Elle vide dans le flacon sa décoction bouillante, puis agite le tout en se servant de pinces pour ne pas se brûler les salsifis.

— Prenez des allumettes, recommande-t-elle.

On se met à tracer en direction du hangar-nécropole.

XXXII

VENDREDI : MERCI, MONSIEUR ROBINSON,

DES COMME CELLE-LA,

J’EN AVAIS ENCORE JAMAIS VU !

Vraiment je vous jure que 627 cadavres ça fait beaucoup. Même quand ils sont soigneusement empilés, comme des bûches. En pénétrant dans le hangar, je ne peux retenir un frisson (j’en ai eu beaucoup dans cette affaire, mais faut dire qu’ici on supporte bien son Rasurel). Il me part depuis l’extrémité des gros orteils et me finit sur le bout du lobe après un parcours sinueux dans la testubulure.

Natacha répand sur le sol le contenu de son flacon avant de jeter celui-ci loin d’elle.

— Les allumettes ! demande-t-elle.

Je les lui tends.

Elle en gratte une, attend que la flamme se soit affermie et la jette dans la flaque uniforme qui malodore à ses pieds. Une fumée noire tourbillonne.

— Sortons ! dit-elle.

On se propulse à l’extérieur. Bien que le jour commence à décliner (son identité) et que le froid se fasse plus sauvage, je préfère battre la galoche dehors que de renifler son alchimie dans cet abominable décor.

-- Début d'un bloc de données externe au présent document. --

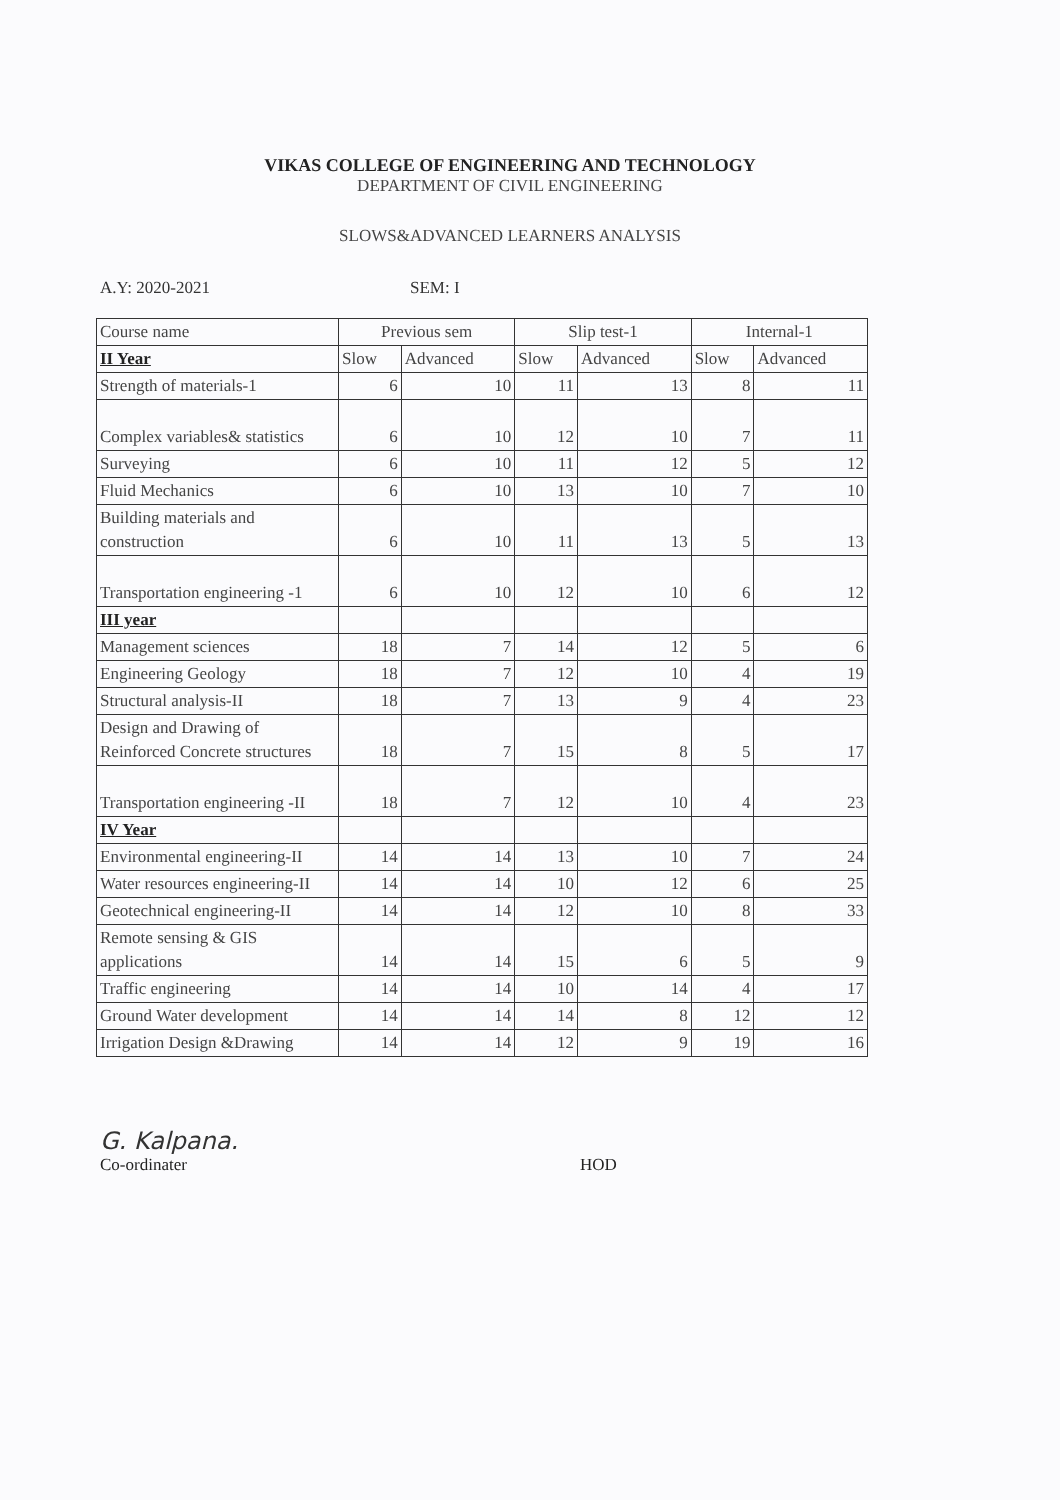VIKAS COLLEGE OF ENGINEERING AND TECHNOLOGY
DEPARTMENT OF CIVIL ENGINEERING
SLOWS&ADVANCED LEARNERS ANALYSIS
A.Y: 2020-2021 SEM: I
| Course name | Previous sem | | Slip test-1 | | Internal-1 | |
| II Year | Slow | Advanced | Slow | Advanced | Slow | Advanced |
| Strength of materials-1 | 6 | 10 | 11 | 13 | 8 | 11 |
| Complex variables& statistics | 6 | 10 | 12 | 10 | 7 | 11 |
| Surveying | 6 | 10 | 11 | 12 | 5 | 12 |
| Fluid Mechanics | 6 | 10 | 13 | 10 | 7 | 10 |
| Building materials and construction | 6 | 10 | 11 | 13 | 5 | 13 |
| Transportation engineering -1 | 6 | 10 | 12 | 10 | 6 | 12 |
| III year | | | | | | |
| Management sciences | 18 | 7 | 14 | 12 | 5 | 6 |
| Engineering Geology | 18 | 7 | 12 | 10 | 4 | 19 |
| Structural analysis-II | 18 | 7 | 13 | 9 | 4 | 23 |
| Design and Drawing of Reinforced Concrete structures | 18 | 7 | 15 | 8 | 5 | 17 |
| Transportation engineering -II | 18 | 7 | 12 | 10 | 4 | 23 |
| IV Year | | | | | | |
| Environmental engineering-II | 14 | 14 | 13 | 10 | 7 | 24 |
| Water resources engineering-II | 14 | 14 | 10 | 12 | 6 | 25 |
| Geotechnical engineering-II | 14 | 14 | 12 | 10 | 8 | 33 |
| Remote sensing & GIS applications | 14 | 14 | 15 | 6 | 5 | 9 |
| Traffic engineering | 14 | 14 | 10 | 14 | 4 | 17 |
| Ground Water development | 14 | 14 | 14 | 8 | 12 | 12 |
| Irrigation Design &Drawing | 14 | 14 | 12 | 9 | 19 | 16 |
G. Kalpana.
Co-ordinater
HOD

— Je t’en conjure, ma grosse moule, dis-moi pourquoi tu fais cramer ta drogue parmi ces morts.

— Tu vas voir ! s’obstine-t-elle.

Je remarque qu’elle est bleue de froid et d’anxiété. Elle tient ses bras potelés enroulés autour de son opulente poitrine, source de délices béruriennes.

— D’où proviennent-ils, ces morts américains ?

— Vous avez entendu parler du transport de troupes américaines : You have it in the back side ?

— Celui qui a été coulé par un avion russe et par inadvertance le mois dernier dans le golfe du Vachemang Chiang ?

— Oui. Il y a eu beaucoup plus de rescapés que ce qui fut annoncé.

— Ce sont eux, ici ?

— Je le suppose.

— Pourquoi les avoir amenés dans cette base un tant soit peu polaire ?

— Pour les utiliser à des fins expérimentales. Ils constituaient des sujets idéaux puisqu’ils étaient portés disparus.

— Quelles expériences a-t-on infligées à ces malheureux ?

— Elles concernent précisément la dernière découverte de mon pseudo-père.

— Et…

Mais un couac me vient ! Puis deux couacs ! Puis un cri ! Et puis un chevrotement ! Ensuite un bêlement ! Qui ne fait que précéder un hennissement. Lequel est suivi d’un barrissement. Je bruite l’Arche de Noé dans les deux minutes qui suivent. Tout en reculant pas appâts.

La porte du hangar s’est rouverte !

Des hommes en uniforme apparaissent, qui clignent des yeux à la lumière du jour déclinant.

Les soldats américains, mes biquettes !

Les morts viennent de ressusciter !

Ils affluent. Ils se bousculent ! Ils lancent des exclamations ! Y en a qui se marrent ! D’autres qui bâillent ! Des qui s’étirent ! Des qui se grattent le crâne ! D’autres qui se grattent l’entrejambe ! Certains sifflent ! La plupart s’interpellent ! J’en aperçois qui chantent ! Un certain nombre allument des cigarettes ! Bref, c’est la sortie de la caserne, un soir de « quartier libre ».